__Short problem__. Please express every line of the material below as a JSON list of strings, one string per line, leaving out any blank lines.

__Data shown__.
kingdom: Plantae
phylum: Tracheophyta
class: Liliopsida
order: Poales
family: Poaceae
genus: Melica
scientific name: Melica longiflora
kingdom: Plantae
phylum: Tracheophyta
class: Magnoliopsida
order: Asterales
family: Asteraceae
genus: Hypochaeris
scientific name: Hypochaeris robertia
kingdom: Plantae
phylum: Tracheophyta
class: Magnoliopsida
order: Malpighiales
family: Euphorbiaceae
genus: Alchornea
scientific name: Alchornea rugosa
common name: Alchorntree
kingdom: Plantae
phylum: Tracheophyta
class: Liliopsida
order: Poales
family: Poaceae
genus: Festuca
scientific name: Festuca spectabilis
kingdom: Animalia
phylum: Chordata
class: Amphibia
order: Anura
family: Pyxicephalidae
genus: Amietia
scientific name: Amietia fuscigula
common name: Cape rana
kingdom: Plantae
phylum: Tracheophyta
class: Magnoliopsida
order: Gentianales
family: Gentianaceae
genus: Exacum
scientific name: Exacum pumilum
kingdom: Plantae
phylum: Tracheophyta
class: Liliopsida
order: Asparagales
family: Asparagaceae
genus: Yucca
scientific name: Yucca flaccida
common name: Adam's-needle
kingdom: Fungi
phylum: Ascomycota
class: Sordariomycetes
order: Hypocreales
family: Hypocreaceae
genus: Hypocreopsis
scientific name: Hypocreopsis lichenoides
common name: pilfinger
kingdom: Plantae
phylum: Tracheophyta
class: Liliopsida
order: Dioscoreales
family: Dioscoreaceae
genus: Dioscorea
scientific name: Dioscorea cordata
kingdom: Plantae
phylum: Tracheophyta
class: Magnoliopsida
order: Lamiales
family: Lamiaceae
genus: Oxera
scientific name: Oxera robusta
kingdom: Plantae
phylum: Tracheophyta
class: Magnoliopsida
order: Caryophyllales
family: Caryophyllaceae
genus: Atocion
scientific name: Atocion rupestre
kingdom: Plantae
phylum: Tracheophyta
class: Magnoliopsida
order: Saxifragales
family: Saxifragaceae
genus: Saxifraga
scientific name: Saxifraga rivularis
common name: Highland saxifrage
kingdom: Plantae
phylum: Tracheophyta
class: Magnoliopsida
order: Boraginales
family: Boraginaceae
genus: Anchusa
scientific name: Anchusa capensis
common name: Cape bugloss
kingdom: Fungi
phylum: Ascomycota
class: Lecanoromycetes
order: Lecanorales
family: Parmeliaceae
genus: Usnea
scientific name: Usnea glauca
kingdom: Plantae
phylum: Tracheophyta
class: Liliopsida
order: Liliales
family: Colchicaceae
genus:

__Task solution__.
[
  "kingdom: Plantae",
  "phylum: Tracheophyta",
  "class: Liliopsida",
  "order: Poales",
  "family: Poaceae",
  "genus: Melica",
  "scientific name: Melica longiflora",
  "kingdom: Plantae",
  "phylum: Tracheophyta",
  "class: Magnoliopsida",
  "order: Asterales",
  "family: Asteraceae",
  "genus: Hypochaeris",
  "scientific name: Hypochaeris robertia",
  "kingdom: Plantae",
  "phylum: Tracheophyta",
  "class: Magnoliopsida",
  "order: Malpighiales",
  "family: Euphorbiaceae",
  "genus: Alchornea",
  "scientific name: Alchornea rugosa",
  "common name: Alchorntree",
  "kingdom: Plantae",
  "phylum: Tracheophyta",
  "class: Liliopsida",
  "order: Poales",
  "family: Poaceae",
  "genus: Festuca",
  "scientific name: Festuca spectabilis",
  "kingdom: Animalia",
  "phylum: Chordata",
  "class: Amphibia",
  "order: Anura",
  "family: Pyxicephalidae",
  "genus: Amietia",
  "scientific name: Amietia fuscigula",
  "common name: Cape rana",
  "kingdom: Plantae",
  "phylum: Tracheophyta",
  "class: Magnoliopsida",
  "order: Gentianales",
  "family: Gentianaceae",
  "genus: Exacum",
  "scientific name: Exacum pumilum",
  "kingdom: Plantae",
  "phylum: Tracheophyta",
  "class: Liliopsida",
  "order: Asparagales",
  "family: Asparagaceae",
  "genus: Yucca",
  "scientific name: Yucca flaccida",
  "common name: Adam's-needle",
  "kingdom: Fungi",
  "phylum: Ascomycota",
  "class: Sordariomycetes",
  "order: Hypocreales",
  "family: Hypocreaceae",
  "genus: Hypocreopsis",
  "scientific name: Hypocreopsis lichenoides",
  "common name: pilfinger",
  "kingdom: Plantae",
  "phylum: Tracheophyta",
  "class: Liliopsida",
  "order: Dioscoreales",
  "family: Dioscoreaceae",
  "genus: Dioscorea",
  "scientific name: Dioscorea cordata",
  "kingdom: Plantae",
  "phylum: Tracheophyta",
  "class: Magnoliopsida",
  "order: Lamiales",
  "family: Lamiaceae",
  "genus: Oxera",
  "scientific name: Oxera robusta",
  "kingdom: Plantae",
  "phylum: Tracheophyta",
  "class: Magnoliopsida",
  "order: Caryophyllales",
  "family: Caryophyllaceae",
  "genus: Atocion",
  "scientific name: Atocion rupestre",
  "kingdom: Plantae",
  "phylum: Tracheophyta",
  "class: Magnoliopsida",
  "order: Saxifragales",
  "family: Saxifragaceae",
  "genus: Saxifraga",
  "scientific name: Saxifraga rivularis",
  "common name: Highland saxifrage",
  "kingdom: Plantae",
  "phylum: Tracheophyta",
  "class: Magnoliopsida",
  "order: Boraginales",
  "family: Boraginaceae",
  "genus: Anchusa",
  "scientific name: Anchusa capensis",
  "common name: Cape bugloss",
  "kingdom: Fungi",
  "phylum: Ascomycota",
  "class: Lecanoromycetes",
  "order: Lecanorales",
  "family: Parmeliaceae",
  "genus: Usnea",
  "scientific name: Usnea glauca",
  "kingdom: Plantae",
  "phylum: Tracheophyta",
  "class: Liliopsida",
  "order: Liliales",
  "family: Colchicaceae",
  "genus:"
]